5. Examine and describe the shape of an individual taste bud, explaining where exactly they are found in the context of the papilla.

6. How many taste cells are typically found on a single taste bud?

7. The electrical changes in the taste cells that prompt signals to the brain are based on the varying concentrations of __________________________.

8. What is the role of neurotransmitters in taste cells?

9. Explain the role of ion channels in the perceptions of salty and sour tastes.

10. What is gustducin and why is this so important to the author’s article?

11. Are individual taste c3ells oriented to specific taste stimuli? Explain

12. In the case of acids what specific chemical causes depolarization? Which type of taste is this phenomenon associated with?

13. What is a gustatorial neuron? Explain the role of this microscopic structure.

14. The author’s conclusion is that things that taste alone evoke similar patterns of activity across groups of taste neurons. In your own words how the sense/brain connection perceives taste within the context of neurons.

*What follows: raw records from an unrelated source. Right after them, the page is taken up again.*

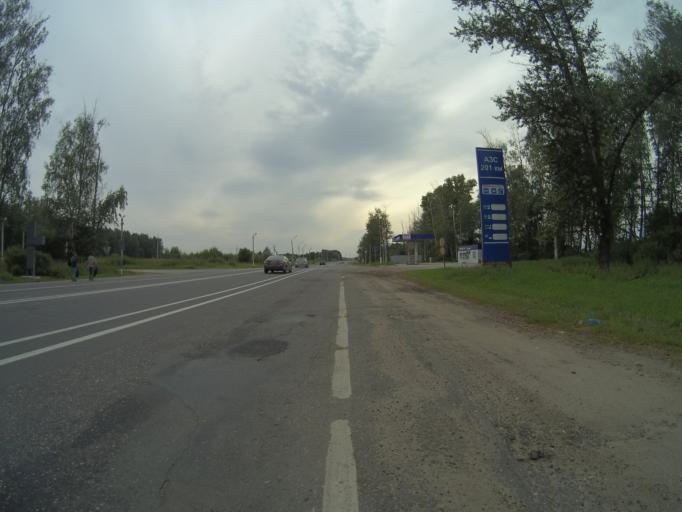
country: RU
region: Vladimir
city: Orgtrud
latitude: 56.2100
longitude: 40.5991
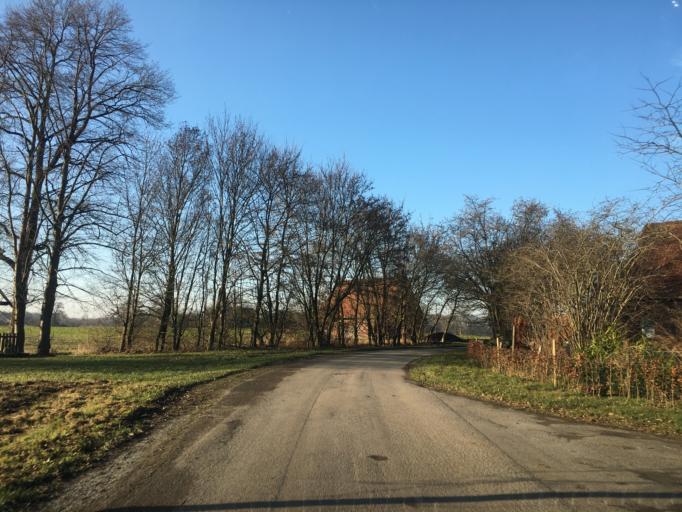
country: DE
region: North Rhine-Westphalia
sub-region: Regierungsbezirk Munster
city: Altenberge
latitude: 52.0349
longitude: 7.5308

15. How did the diuretic drug amiloride provide insight to the function of neuron groups and how the body discriminates different chemicals.

16. What portion of the brain responds to the perception of foods or plants that might be harmful to us? How might this be an “adaptive” trait in the context of survival?

17. Following the reading of this article address why the traditional “taste maps” seen in the textbooks needs to be revised. What you would report to a fellow student who did not read this article that sweet sensations are not always found on the tip of the tongue or the taste of bitter at the back of the tongue.